На протяжении нескольких дней моего пребывания в Берлине у меня складывалось все более и более неблагоприятное впечатление о происходящем. Риббентроп был недоступен - для меня это был важный симптом. Но я в любом случае не ожидал, что он просветит меня относительно проводимой политики. Обычно любезный и приветливый Функ, которого я посетил в связи с приближающимся визитом министра, также был сдержан и нерешителен.
Я вернулся в Лондон угнетенный, с ощущением надвигающейся катастрофы. Политические результаты возможного возобновления агрессии были уже ясно различимы. Даже учитывая национал-социалистическую манеру мышления, невозможно было объяснить мотивы, лежавшие в основе такой опасной и отчаянной авантюры. Цель втянуть Чехословакию в германскую сферу влияния и ликвидировать ее как враждебный бастион против Германии, уже достигнута: Словакия отделилась от Чехии, президент Бенеш ушел с политической сцены, а теневое правительство в Праге предлагало Германии сотрудничество любого рода. Гитлеровская политика все более напоминала поведение сумасшедшего. Спустя несколько дней разразилась политическая буря: вторжение в Прагу подняло волну негодования и гнева, чего и следовало ожидать.

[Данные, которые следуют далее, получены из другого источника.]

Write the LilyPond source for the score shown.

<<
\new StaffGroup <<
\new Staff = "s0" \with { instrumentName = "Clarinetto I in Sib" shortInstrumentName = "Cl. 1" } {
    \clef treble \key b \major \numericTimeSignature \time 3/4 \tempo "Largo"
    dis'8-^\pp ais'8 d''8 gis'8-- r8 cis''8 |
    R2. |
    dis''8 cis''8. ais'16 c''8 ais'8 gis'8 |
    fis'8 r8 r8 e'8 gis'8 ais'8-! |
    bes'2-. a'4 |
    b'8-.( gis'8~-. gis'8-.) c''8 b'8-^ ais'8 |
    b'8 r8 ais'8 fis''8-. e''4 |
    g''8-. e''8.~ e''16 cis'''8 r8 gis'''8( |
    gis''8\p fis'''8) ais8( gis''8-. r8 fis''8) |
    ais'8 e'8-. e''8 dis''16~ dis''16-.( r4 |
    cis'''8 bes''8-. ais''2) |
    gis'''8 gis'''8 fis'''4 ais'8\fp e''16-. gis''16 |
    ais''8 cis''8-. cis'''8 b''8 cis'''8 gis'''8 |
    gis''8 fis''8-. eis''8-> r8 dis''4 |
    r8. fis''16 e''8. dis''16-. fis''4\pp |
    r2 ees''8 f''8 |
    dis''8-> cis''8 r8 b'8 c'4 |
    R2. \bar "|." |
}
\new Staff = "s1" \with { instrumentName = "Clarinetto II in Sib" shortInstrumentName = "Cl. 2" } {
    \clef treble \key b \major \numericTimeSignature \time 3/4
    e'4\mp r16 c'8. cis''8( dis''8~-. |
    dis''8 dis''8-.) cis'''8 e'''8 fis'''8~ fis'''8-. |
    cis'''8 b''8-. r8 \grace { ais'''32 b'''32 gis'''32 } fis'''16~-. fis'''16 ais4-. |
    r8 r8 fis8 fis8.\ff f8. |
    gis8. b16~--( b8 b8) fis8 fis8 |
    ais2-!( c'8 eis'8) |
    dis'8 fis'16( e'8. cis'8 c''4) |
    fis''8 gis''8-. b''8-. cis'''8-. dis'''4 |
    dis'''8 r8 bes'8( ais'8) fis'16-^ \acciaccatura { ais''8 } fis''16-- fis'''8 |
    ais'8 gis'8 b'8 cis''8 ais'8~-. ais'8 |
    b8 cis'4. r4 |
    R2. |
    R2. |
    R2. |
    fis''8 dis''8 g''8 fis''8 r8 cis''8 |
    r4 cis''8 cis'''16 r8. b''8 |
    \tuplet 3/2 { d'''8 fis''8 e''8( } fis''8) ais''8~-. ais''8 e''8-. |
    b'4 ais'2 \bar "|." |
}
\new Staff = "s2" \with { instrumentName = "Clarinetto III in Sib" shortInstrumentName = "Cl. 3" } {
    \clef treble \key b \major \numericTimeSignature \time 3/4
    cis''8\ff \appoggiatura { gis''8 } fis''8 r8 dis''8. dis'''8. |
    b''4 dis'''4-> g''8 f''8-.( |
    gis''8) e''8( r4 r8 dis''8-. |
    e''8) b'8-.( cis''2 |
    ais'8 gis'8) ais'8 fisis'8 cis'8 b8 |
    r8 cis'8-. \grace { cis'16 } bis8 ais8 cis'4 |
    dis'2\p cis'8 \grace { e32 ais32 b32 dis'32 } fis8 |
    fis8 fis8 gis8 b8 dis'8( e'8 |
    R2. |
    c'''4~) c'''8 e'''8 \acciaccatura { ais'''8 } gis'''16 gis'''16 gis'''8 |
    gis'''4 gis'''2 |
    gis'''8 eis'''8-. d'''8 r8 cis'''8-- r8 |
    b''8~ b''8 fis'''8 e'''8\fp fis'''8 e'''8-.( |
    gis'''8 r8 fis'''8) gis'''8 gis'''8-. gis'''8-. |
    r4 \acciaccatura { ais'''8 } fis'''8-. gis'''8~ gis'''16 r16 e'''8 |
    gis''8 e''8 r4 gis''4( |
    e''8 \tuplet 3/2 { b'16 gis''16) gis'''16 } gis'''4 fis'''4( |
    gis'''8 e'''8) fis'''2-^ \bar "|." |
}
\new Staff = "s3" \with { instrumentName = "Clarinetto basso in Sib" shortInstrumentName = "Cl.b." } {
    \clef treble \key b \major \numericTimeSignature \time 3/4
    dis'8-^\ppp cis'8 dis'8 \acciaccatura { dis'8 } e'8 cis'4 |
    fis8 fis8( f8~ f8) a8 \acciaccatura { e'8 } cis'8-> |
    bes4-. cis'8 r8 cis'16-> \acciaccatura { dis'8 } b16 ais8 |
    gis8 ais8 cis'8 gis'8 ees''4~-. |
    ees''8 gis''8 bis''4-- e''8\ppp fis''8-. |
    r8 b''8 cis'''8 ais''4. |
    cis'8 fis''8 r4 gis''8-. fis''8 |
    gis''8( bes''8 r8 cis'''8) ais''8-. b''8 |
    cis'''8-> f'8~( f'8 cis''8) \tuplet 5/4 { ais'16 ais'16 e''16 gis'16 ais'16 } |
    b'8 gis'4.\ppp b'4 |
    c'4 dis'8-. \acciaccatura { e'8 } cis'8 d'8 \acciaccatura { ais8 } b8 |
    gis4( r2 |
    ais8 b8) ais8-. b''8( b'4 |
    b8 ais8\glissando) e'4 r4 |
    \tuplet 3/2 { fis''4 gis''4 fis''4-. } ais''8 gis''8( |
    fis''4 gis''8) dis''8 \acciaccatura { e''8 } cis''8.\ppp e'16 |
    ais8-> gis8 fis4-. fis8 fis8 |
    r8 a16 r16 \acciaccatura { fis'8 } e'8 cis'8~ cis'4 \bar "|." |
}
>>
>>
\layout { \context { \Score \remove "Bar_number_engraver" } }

Да, конечно, Чемберлен в Палате общин и Галифакс в Палате лордов сделали заявления, осуждающие акции Гитлера, но не продемонстрировали никаких фундаментальных изменений в проводимой ими политике по отношению к Германии. Вскоре, однако, непреодолимая сила британского общественного мнения потащила за собой правительство. В то время как отделение Словакии было воспринято в Англии индифферентно, марш на Богемию и Моравию вновь открыл раны Мюнхена, к тому времени едва зажившие и потому еще болезненные. Клятвопреступление Гитлера было воспринято как неприличный поступок, делавший невозможным дальнейшее политическое общение с ним. Англичане восприняли присоединение Судетенланда к Германии как союз немцев с немцами. Однако присоединение семи миллионов людей другой национальности рассматривалось как акт, противоречащий продекларированным принципам самого национал-социализма. Это рассматривалось как чистой воды империализм.
Чувства англичан, уже оформившиеся в политических кругах, были инстинктивно направлены против Германии как государства, которое, присоединив Австрию и Судеты, достигло колоссальной мощи, намного превышающей ту, какую британцы готовы были терпеть. Любое дальнейшее насилие или односторонняя аннексия могли до такой степени усилить превосходство одной страны на континенте, что столетняя континентальная политика островного королевства потерпела бы полный крах.